We are looking for a GRC Lead to own and scale our Governance, Risk, and Compliance function within a fast-growing product company. This is a key role responsible for ensuring compliance with SOX, ISO 27001, and GDPR, while enabling the business to move fast in a secure and controlled way.
You will act as the main driver of our compliance strategy, working cross-functionally with Engineering, Security, Legal, Finance, and Product teams.
What you will do
- Own and lead the company’s GRC strategy across SOX, ISO 27001, and GDPR
- Design, implement, and maintain SOX control frameworks, including documentation, testing, and audit readiness
- Build and manage the Information Security Management System (ISMS) aligned with ISO 27001
- Ensure GDPR compliance across all data processing activities, including data mapping, DPIAs, and privacy controls
- Lead internal and external audits, acting as the primary point of contact for auditors
- Identify compliance gaps and drive remediation plans with technical and non-technical teams
- Develop governance policies, procedures, and risk management frameworks
- Partner closely with Engineering and Security teams to embed controls into systems and SDLC processes
- Monitor regulatory and compliance changes and translate them into actionable requirements
Requirements
- 8+ years of experience in GRC, Risk, Compliance, or IT Audit roles
- Strong hands-on experience with SOX compliance programs (design, testing, audit coordination)
- Solid knowledge of ISO 27001 and experience managing or supporting ISMS implementation
- Practical experience with GDPR in a product or corporate environment
- Experience working with internal and external auditors
- Strong stakeholder management and communication skills across technical and non-technical teams
- Ability to translate regulatory requirements into scalable business processes
- Fluent English
Nice to have
- Experience in SaaS or product-led companies
- Experience in Big 4 (Deloitte, EY, PwC, KPMG) or similar audit environments
- Familiarity with cloud environments (AWS, GCP, Azure)

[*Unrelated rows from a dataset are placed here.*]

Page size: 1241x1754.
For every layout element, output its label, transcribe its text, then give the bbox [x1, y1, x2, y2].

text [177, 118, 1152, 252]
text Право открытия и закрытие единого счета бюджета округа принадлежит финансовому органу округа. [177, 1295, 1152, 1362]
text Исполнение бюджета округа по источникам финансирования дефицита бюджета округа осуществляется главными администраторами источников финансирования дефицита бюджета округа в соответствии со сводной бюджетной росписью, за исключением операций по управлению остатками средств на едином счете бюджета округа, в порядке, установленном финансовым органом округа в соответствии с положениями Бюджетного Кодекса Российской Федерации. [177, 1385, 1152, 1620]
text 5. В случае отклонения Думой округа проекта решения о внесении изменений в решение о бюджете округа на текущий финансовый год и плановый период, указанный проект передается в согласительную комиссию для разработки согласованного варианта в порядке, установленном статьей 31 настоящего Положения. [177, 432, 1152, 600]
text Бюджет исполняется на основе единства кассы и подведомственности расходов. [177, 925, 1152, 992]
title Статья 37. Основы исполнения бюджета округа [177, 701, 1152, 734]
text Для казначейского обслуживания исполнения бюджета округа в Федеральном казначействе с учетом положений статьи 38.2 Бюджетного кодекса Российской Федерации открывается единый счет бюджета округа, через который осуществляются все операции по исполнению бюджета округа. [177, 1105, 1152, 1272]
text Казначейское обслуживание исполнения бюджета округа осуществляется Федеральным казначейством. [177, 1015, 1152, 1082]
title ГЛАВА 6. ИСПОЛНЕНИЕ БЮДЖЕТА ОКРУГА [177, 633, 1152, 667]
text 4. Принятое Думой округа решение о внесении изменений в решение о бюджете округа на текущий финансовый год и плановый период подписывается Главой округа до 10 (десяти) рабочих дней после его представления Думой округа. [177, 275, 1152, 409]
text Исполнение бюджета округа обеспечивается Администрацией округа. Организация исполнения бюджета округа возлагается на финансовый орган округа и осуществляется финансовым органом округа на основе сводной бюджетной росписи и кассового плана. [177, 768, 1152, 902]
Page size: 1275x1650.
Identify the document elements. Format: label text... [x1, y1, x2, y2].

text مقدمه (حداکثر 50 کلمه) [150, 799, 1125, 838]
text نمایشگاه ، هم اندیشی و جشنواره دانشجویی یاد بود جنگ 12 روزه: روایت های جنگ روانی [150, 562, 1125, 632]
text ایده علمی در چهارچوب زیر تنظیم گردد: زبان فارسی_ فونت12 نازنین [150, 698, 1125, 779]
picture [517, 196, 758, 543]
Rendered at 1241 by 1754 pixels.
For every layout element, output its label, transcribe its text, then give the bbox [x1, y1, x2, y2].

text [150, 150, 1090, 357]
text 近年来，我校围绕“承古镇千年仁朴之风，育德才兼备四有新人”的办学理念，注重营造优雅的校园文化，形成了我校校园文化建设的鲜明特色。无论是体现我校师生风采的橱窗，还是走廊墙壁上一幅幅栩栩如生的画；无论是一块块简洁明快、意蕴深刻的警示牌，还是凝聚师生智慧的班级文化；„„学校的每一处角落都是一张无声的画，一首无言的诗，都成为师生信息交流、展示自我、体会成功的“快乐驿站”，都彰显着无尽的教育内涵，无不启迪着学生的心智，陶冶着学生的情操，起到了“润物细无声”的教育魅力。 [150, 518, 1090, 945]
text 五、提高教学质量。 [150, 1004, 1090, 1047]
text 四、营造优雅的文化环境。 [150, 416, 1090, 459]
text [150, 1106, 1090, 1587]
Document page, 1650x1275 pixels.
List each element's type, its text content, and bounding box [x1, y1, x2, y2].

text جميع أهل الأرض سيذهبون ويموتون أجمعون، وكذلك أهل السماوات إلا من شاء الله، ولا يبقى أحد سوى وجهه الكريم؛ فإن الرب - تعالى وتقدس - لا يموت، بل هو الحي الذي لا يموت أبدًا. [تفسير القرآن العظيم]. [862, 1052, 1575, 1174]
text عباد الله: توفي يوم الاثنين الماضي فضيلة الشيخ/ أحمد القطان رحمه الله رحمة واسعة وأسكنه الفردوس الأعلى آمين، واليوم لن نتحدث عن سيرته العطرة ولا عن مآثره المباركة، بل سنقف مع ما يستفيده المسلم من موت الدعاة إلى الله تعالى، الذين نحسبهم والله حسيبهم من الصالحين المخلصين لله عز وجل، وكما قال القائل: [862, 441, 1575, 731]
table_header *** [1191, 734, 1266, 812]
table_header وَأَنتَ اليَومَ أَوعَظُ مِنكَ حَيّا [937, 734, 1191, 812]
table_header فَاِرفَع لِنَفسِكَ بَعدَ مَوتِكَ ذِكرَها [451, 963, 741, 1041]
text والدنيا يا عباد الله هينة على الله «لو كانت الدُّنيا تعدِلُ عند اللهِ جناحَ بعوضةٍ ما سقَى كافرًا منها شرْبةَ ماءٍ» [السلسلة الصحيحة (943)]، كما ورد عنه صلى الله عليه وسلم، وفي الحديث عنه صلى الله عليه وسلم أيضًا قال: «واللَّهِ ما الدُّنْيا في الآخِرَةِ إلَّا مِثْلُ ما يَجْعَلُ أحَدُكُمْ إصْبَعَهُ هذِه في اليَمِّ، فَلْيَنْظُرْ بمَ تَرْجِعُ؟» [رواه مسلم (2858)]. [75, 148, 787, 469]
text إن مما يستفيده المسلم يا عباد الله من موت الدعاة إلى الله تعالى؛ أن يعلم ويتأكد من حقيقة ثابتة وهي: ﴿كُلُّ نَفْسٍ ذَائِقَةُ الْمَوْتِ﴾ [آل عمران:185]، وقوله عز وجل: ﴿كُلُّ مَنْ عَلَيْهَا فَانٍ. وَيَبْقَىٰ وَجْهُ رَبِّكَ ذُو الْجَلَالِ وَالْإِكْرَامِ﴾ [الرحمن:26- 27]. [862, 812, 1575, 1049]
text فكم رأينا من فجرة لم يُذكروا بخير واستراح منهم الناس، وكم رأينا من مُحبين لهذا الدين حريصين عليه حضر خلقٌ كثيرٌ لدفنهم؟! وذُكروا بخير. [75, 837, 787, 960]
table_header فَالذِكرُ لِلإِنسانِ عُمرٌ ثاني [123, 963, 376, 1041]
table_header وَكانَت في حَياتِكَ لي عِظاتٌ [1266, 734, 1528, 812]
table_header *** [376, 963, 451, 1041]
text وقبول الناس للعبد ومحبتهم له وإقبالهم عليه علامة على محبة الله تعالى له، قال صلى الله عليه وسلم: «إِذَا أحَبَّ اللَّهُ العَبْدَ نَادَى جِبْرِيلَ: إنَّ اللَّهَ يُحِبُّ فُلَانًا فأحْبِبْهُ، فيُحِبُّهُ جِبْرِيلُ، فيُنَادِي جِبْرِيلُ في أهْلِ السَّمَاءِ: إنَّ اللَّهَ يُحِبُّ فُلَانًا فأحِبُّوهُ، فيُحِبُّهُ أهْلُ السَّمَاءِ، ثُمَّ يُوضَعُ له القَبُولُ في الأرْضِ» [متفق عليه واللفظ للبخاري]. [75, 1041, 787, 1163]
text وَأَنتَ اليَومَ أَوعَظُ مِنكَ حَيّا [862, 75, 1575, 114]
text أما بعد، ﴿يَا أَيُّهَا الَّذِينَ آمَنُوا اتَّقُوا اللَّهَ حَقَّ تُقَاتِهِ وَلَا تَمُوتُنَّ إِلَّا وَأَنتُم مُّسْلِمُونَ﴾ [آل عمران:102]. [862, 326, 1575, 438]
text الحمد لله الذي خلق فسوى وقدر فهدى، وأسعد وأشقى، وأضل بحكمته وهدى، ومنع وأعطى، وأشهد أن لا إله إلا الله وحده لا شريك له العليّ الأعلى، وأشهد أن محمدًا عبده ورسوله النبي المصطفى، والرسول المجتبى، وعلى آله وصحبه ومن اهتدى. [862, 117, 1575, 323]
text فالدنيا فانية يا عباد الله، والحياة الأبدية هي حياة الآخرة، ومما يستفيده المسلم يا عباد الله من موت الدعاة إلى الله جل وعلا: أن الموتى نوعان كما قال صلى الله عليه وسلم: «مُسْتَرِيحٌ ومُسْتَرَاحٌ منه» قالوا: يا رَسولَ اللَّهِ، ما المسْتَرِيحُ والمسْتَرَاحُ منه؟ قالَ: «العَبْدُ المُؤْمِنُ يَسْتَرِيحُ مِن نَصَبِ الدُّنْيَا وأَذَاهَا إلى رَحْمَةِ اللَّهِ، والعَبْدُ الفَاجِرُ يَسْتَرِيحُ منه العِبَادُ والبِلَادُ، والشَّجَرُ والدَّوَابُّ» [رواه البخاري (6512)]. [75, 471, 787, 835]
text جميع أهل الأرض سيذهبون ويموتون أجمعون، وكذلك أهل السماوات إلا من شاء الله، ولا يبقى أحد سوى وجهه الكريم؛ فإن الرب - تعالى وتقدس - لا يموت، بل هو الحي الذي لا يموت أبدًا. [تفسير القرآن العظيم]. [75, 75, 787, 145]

- Security certifications (CISA, CISM, ISO 27001 Lead Implementer/Auditor)
Skills Required
- 8+ years of experience in GRC, Risk, Compliance, or IT Audit roles
- Strong hands-on experience with SOX compliance programs
- Solid knowledge of ISO 27001 and experience managing or supporting ISMS implementation
- Practical experience with GDPR in a product or corporate environment
- Experience working with internal and external auditors
- Fluent English
What We Do
Jobandtalent is the world-leading temporary job platform that helps people thrive with their work. We harness the power of technology in order to provide the stability and perks associated with long-term employment. Jobandtalent was founded in 2009 in Madrid with the goal of fundamentally tearing down the barriers of job searching and hiring, and is one of the most successful and fastest growing companies in the industry today. Having placed simplicity and fairness at the core of our platform, we have matched 2,000 clients with over 200,000 people in 2021. With a valuation of $2.4 billion, Jobandtalent is currently the highest valued unicorn in Spain and is backed by leading investors such as SoftBank, Kinnevik, Atomico, Goldman Sachs, Citi and BlackRock. Headquartered in Madrid, but home to the world, the remote-first company is operating in 9+ markets across Europe and the Americas and has ambitious plans for further expansion.